“What Makes You Happy?”

My friend Kimbirli Macchiaverna has been a nurse for 20 years, and was a certified nursing assistant for a decade before that. Even though she works in an extremely challenging occupation – one with difficult demands and tasks that change every day – she has a great sense of humour and an unfailingly positive attitude toward life that I really admire.

A few weeks ago, Kimbirli wrote a Facebook post on the advice she gave to another nurse about “liking” her job even when it was tough. With Kimbirli’s permission, I’m reproducing her post here.
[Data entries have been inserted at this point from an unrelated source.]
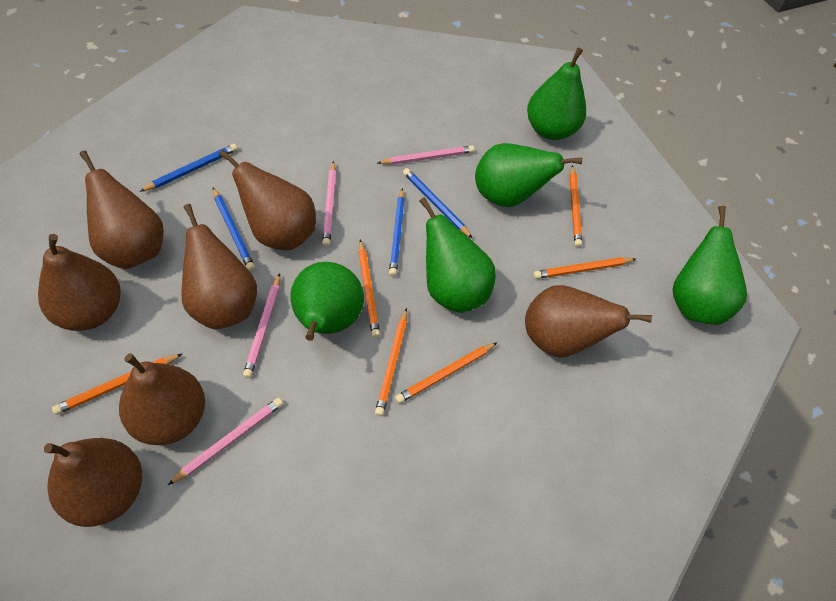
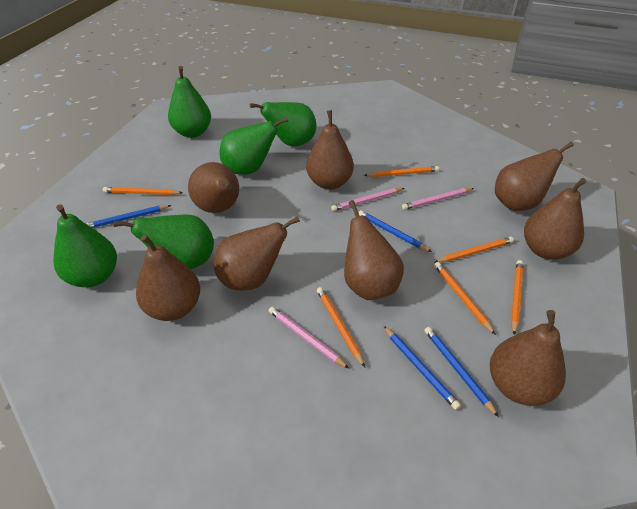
brown pear: 7 -> 8
pink pencil: 4 -> 3

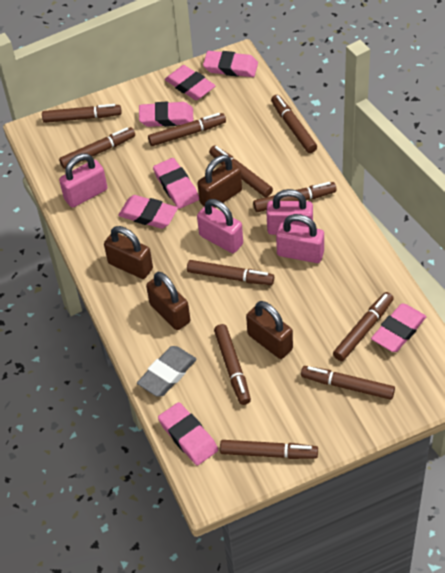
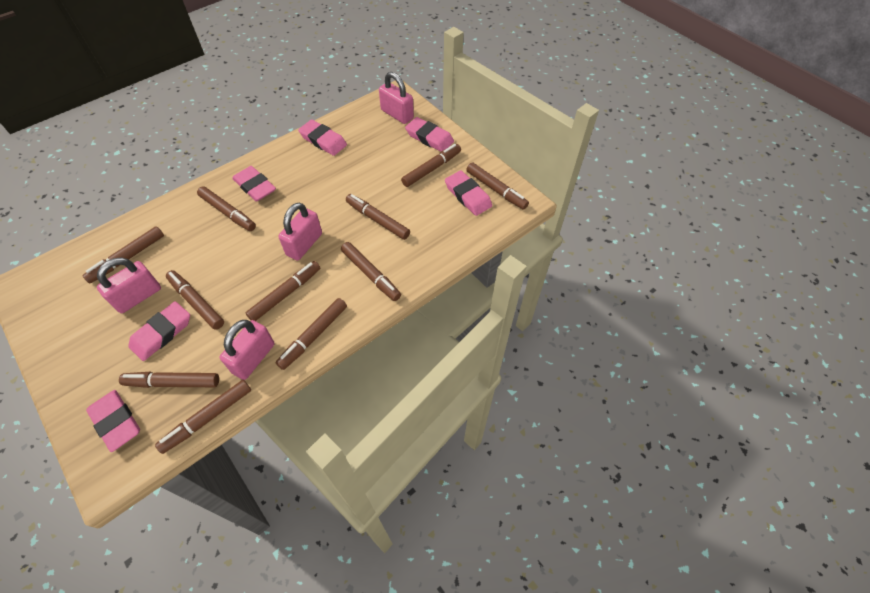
brown padlock: 4 -> 0
grey eraser: 1 -> 0
pink eraser: 7 -> 6

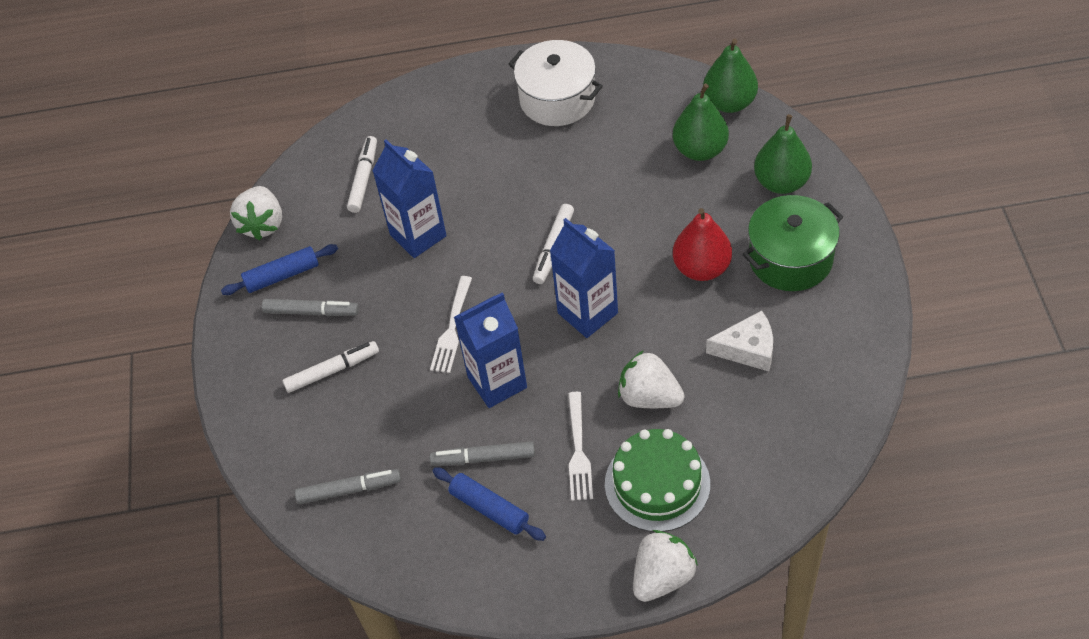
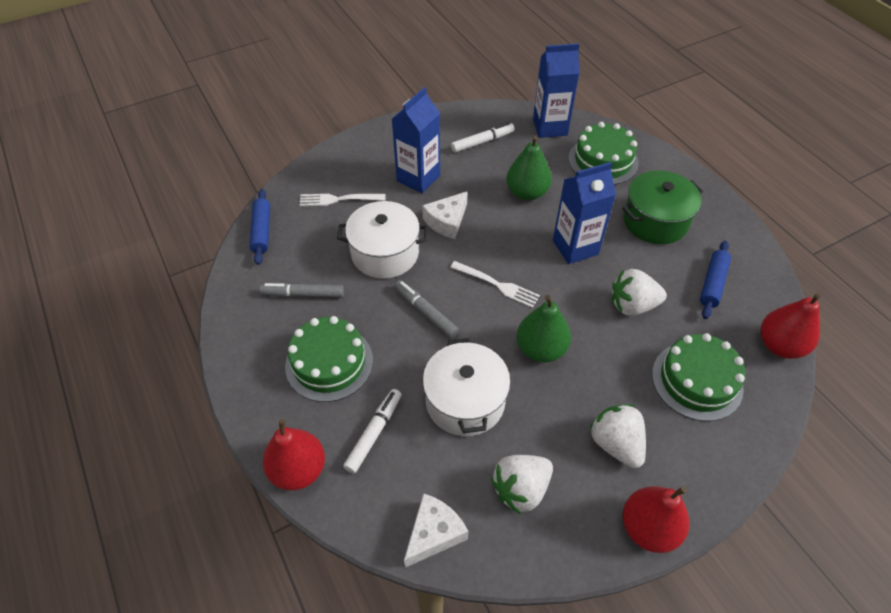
green cake: 1 -> 3
green pear: 3 -> 2
grey marker: 3 -> 2
red pear: 1 -> 3
white cheese: 1 -> 2
white marker: 3 -> 2
white pot: 1 -> 2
Although her comments are in the context of nursing,  anyone in any kind of job can find something to think about in what she has to say.

At one point last night, I was asked by a nurse who was rather frustrated with her situation for the shift how I can “still like nursing” after all of this time; at first I was my usual smart-alecky self and said I still love it because I didn’t realize there was an expiration date on enjoying my career! But then I shared with her three things that, no matter what kind of night I’m having with what kind of patients I have, are truisms and things that make my shift go better.
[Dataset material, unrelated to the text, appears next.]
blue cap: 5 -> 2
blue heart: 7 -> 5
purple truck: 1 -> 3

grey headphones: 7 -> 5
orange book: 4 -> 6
1) Treat all patients with the same intelligence, dignity, compassion, humor, strength of advocacy, honesty, etc. that you would your own friends and family. No matter who someone is, what they’ve done, what their station in life is, why they’re in the hospital, or even how they treat me, all patients deserve my respect and integrity, and that they will receive. It is not up to me or to anyone else in that job to judge others, because boy, could we all have things someone might find worth judging, and worth judging harshly!

2) Spend the shift deciding on which of your patients you really want to give a goodbye hug to in the morning. It may be one, it may be all. But focusing on that forces you to focus on each person’s more positive attributes, and less on their annoying ones (and trust me, as a very un-social person, people in general annoy me probably more than they should! I’m a work in progress and that’s something I’m still working on!)

3) Ask your patient what makes them happy. Not just “what can I do to make you comfortable right now, in this situation”; of course, that is a question to be asked routinely as well. But ask each person, personally, “what makes you happy?”, and indulge in the time to allow them to answer. I don’t think that there is anything more powerfully healing, and giving the person some control in a chaotic situation, than allowing them the opportunity to reveal themselves and who they are away from the chaos. Because I guarantee, 95% of the time, they are someone entirely different.

There you go little grasshopper nurses! Someday you also may be old, decrepit, and still having a passion for your job!

So: treating people with respect and integrity, focusing on their positive attributes, and giving them an opportunity to let you know who they really are. Our workplaces would be much more humane places  if all our interactions with others were guided by those principles. Thanks, Kimbirli!

3 comments

  1. I think I will adopt the “what makes you happy” question on my next round at the hospital, for my volunteering shift. In situations where people are scared, worried and at the mercy of others, being able to talk about themselves, about their “healthy” life can make such a difference. Thanks for sharing this post.